(Tugas yang Dikerjakan):
• 1. Tentukan apakah setiap pernyataan berikut sesuai dengan kutipan teks. Jawab ya atau tidak untuk masing-masing, lalu sertakan kata-kata penentu dari kutipan teks yang dikutip persis.
(a) Secara global, dimensi syariah dibagi menjadi dua.
(b) Buku al-Tharîq ilâ al-Turâts ditulis langsung oleh Syekh Ali Jum’ah.
(c) Seminar yang hasilnya dibukukan itu dimulai pada 20 November 2001.
• 2. Tuliskan ulang secara persis bagian kutipan teks dari "Mereka bisa diibaratkan" sampai "utopis dan mustahil.".

(Kutipan Teks):
====

Mereka tidak sadar atau pura-pura tidak sadar bahwa dalam dimensi agama, atau secara spesifik dalam dimensi syariah sendiri—ada hierarki umum yang berlaku. Secara global, dimensi tersebut dapat dibagi menjadi dua: pertama, ushûl i’tiqâdiyyah yaitu yang berkaitan dengan akidah (teologi), dan yang kedua, furû’ fiqhiyyah, berkaitan dengan hukum Islam. Yang mana, masing-masing dari dua dikotomi ini terbagi menjadi ushûl (aspek statis) dan furû’ (aspek dinamis). Aspek dinamis di sini, secara tidak langsung mengafirmasi bahwa syariah Islam itu kontekstual sepanjang masa. Dan tentu bukan hal yang aneh jika pembaharuan wacana keislaman (Tajdîd al-Khitâb al-Dînîy) terdengar gaungnya di mana-mana.
Mereka bisa diibaratkan sekelompok orang di lantai dasar yang hendak pergi ke lantai atas flat, tanpa melewati tangga atau lift yang tersedia di flat itu. Mereka ingin tiba-tiba sampai di lantai atas, tanpa mau bersusah payah melewati tangga satu per satu. Sebuah keinginan yang lucu, utopis dan mustahil.
Terkait model beragama semacam ini, saya jadi teringat buku Syekh Ali Jum’ah, al-Tharîq ilâ al-Turâts. Sebenarnya buku ini bukan tulisan beliau langsung, namun berupa hasil seminar “Pengenalan Ilmu-ilmu Keislaman (Naqliyyah-Turâtsiyyah) bagi Peneliti Ilmu-ilmu Humaniora” yang dimulai pada 20 November 2001. Hasil seminar ini kemudian dibukukan oleh pusat penelitian ilmu-ilmu politik di bawah koordinasi Dr. Nadia Mushtafa dan Dr. Saifudin Abdul Fatah.
Berlatar belakang kegelisahan Syekh Ali Jum’ah akan adanya retakan antara pemahaman masyarakat muslim dengan pemahaman ulama, terjadi tumpang tindih dalam memahami turats Islam dan ilmu-ilmu sosial. Layaknya setiap sel yang hidup dan berkembang, lambat laun retakan itu akan menjadi lubang yang cukup besar.

====

(Data Mentah):

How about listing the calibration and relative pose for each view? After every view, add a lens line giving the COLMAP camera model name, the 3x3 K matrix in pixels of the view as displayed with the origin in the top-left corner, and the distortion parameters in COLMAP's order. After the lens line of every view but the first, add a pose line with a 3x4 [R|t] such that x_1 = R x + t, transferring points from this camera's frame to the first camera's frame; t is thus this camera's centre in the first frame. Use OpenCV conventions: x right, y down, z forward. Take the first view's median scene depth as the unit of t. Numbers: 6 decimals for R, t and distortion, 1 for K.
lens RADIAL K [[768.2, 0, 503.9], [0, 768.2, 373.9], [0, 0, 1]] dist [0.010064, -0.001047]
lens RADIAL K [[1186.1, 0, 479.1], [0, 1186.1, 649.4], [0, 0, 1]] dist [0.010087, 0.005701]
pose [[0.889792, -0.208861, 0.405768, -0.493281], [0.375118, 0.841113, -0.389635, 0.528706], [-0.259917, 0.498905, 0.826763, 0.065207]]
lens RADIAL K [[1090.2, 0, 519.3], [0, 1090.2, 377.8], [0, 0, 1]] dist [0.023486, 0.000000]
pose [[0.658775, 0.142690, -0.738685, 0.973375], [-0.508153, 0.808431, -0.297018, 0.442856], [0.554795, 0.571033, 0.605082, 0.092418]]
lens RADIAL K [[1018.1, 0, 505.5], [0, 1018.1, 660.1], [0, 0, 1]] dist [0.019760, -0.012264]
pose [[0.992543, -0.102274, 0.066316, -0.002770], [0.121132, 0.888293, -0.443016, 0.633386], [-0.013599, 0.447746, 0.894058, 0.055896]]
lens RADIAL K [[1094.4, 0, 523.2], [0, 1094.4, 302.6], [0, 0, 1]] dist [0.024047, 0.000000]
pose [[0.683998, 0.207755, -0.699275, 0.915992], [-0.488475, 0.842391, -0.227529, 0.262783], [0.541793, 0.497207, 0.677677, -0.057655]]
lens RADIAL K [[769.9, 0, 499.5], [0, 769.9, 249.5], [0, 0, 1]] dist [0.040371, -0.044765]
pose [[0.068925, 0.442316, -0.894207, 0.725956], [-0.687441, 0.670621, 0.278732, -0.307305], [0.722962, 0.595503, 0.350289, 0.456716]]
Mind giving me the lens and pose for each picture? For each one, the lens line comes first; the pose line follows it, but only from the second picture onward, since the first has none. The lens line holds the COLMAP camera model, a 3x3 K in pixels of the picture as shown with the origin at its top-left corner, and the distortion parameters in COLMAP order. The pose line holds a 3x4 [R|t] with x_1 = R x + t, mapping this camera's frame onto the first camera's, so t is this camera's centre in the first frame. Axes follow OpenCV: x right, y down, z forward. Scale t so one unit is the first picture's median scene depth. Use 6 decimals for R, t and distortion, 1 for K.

====

(Jawaban Latihan):
• 1.
(a) Ya. "Secara global, dimensi tersebut dapat dibagi menjadi dua"
(b) Tidak. "Sebenarnya buku ini bukan tulisan beliau langsung"
(c) Ya. "yang dimulai pada 20 November 2001"

• 2.
Mereka bisa diibaratkan sekelompok orang di lantai dasar yang hendak pergi ke lantai atas flat, tanpa melewati tangga atau lift yang tersedia di flat itu. Mereka ingin tiba-tiba sampai di lantai atas, tanpa mau bersusah payah melewati tangga satu per satu. Sebuah keinginan yang lucu, utopis dan mustahil.